Rodríguez calls for investigation of DPS border security contracts

AUSTIN, March 16, 2012 – Today, State Senator José Rodríguez sent a letter to Texas Comptroller of Public Accounts, Susan Combs, requesting an investigation of the contracts between the Texas Department of Public Safety (DPS) and Abrams Learning and Information Systems (ALIS).

The text of the letter to Comptroller Combs is as follows:

March 16, 2012

The Honorable Susan Combs
Comptroller of Public Accounts
P.O. Box 13528, Capitol Station
Austin, Texas 78711-3528

Dear Comptroller Combs:

The State Auditor’s February 2012 report (SAO Report No. 12-019) of the Texas Department of Public Safety (DPS) and recent media reports on the outsourcing of Texas border security operations to Abrams Learning & Information Systems (ALIS), a private consulting firm based in Arlington, VA, have raised significant concerns about the transparency of DPS’ bidding and procurement processes as well as DPS’ management of millions of state and federal taxpayer dollars.

According to records from your office, ALIS has received nearly $20 million in payments from the state. After this initial review, numerous questions arose regarding the determination of ALIS as a “sole source vendor” as well as the lack of any meaningful performance or accountability measures.

Furthermore, the issues surrounding these contracts bring to light a serious public policy consideration of whether the state of Texas should have outsourced the bulk of border security operations to a private company with negligible experience in international border operations.

In an attempt to clarify the parameters of DPS’s relationship with ALIS and to determine exactly what ALIS’s contract deliverables were, I have posed several follow up questions and requested additional information from DPS (see enclosed letter to DPS Director Steven McCraw).

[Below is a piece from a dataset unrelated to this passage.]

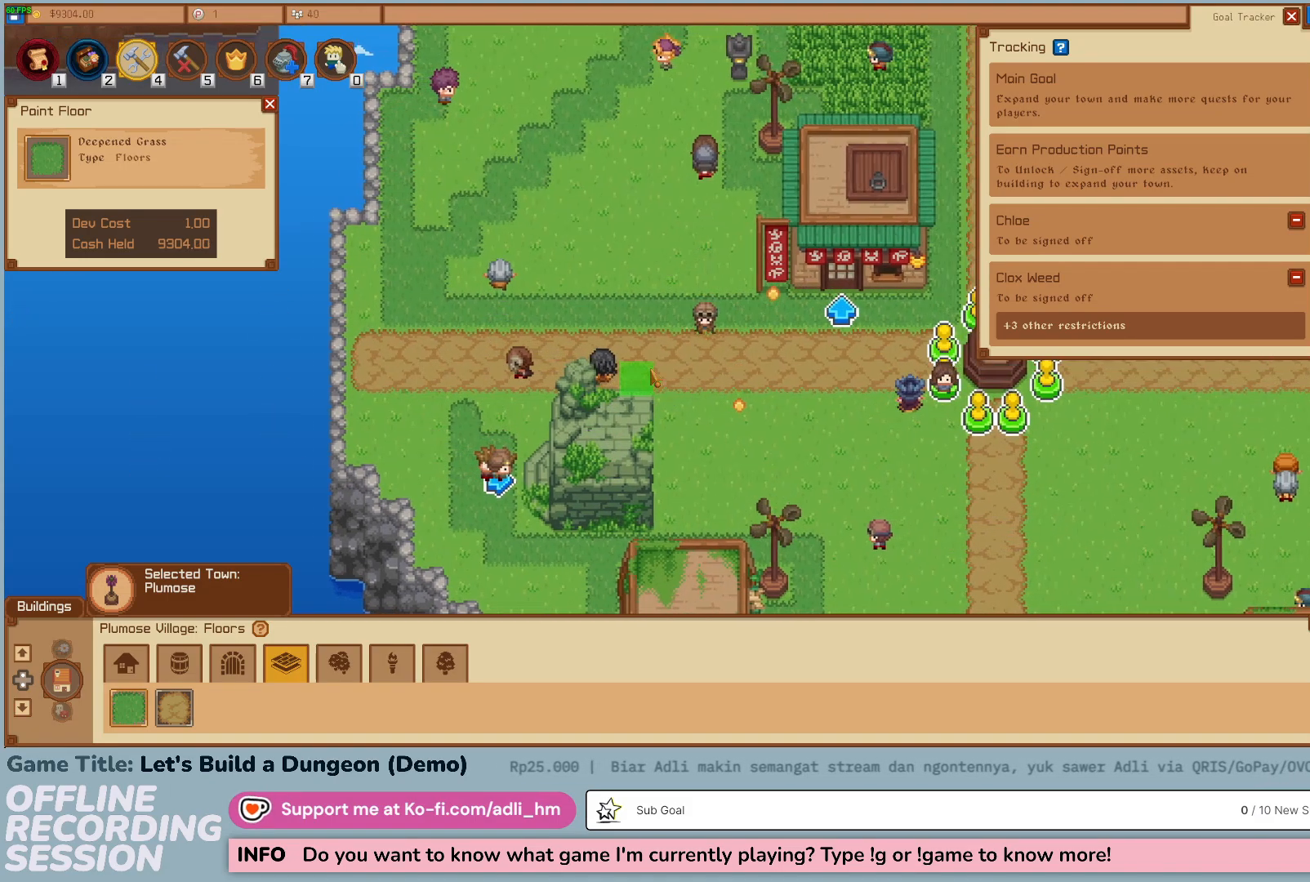
{"keys": ["w"], "mouse": [], "events": [[184, "d", "up"], [284, "w", "down"]]}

In addition to the issues surrounding DPS’s contracts with ALIS, the State Auditor’s report raised numerous questions about DPS’s procedures regarding procurement contracts. This independent report indicates that, on at least three occasions, DPS was unable to document why “emergency” action was necessary. Not only was there pervasive abuse of the “emergency” contracting procedures by DPS, this appears to be part of a larger failure to open contracts to competitive bidding as required by state law. A startling 83% of the contracts reviewed by the State Auditor in the cluster of federal grants for homeland and border security were not bid competitively as required by state law.

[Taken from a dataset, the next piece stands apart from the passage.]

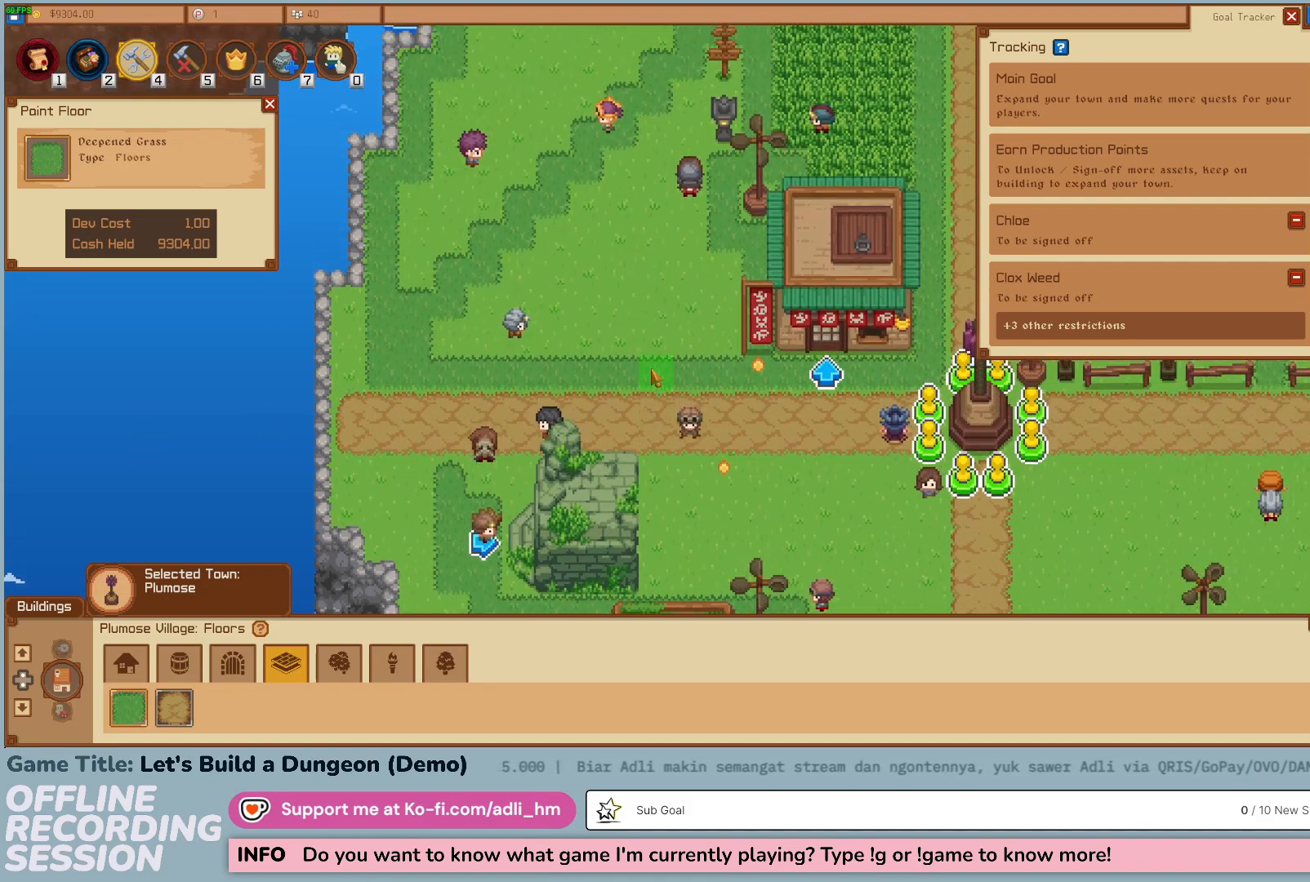
{"keys": [], "mouse": [], "events": [[184, "w", "up"]]}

Other disturbing findings by the State Auditor include duplicate payments made by DPS to sub-grantees and that DPS has no process in place to track federal sub-grants, in some cases paying for one program with federal funds intended for another.

Given your agency’s purview over the state bidding and procurement processes, I ask you to conduct a full investigation of DPS’s contracts with ALIS as well as DPS’s general policies for bidding and procurement. As the elected chief steward of the state’s finances, I trust that you will share my concerns that Texans’ taxpayer dollars are not being spent in an accountable, transparent manner.

Thank you for your immediate attention to this matter, and I look forward to your response.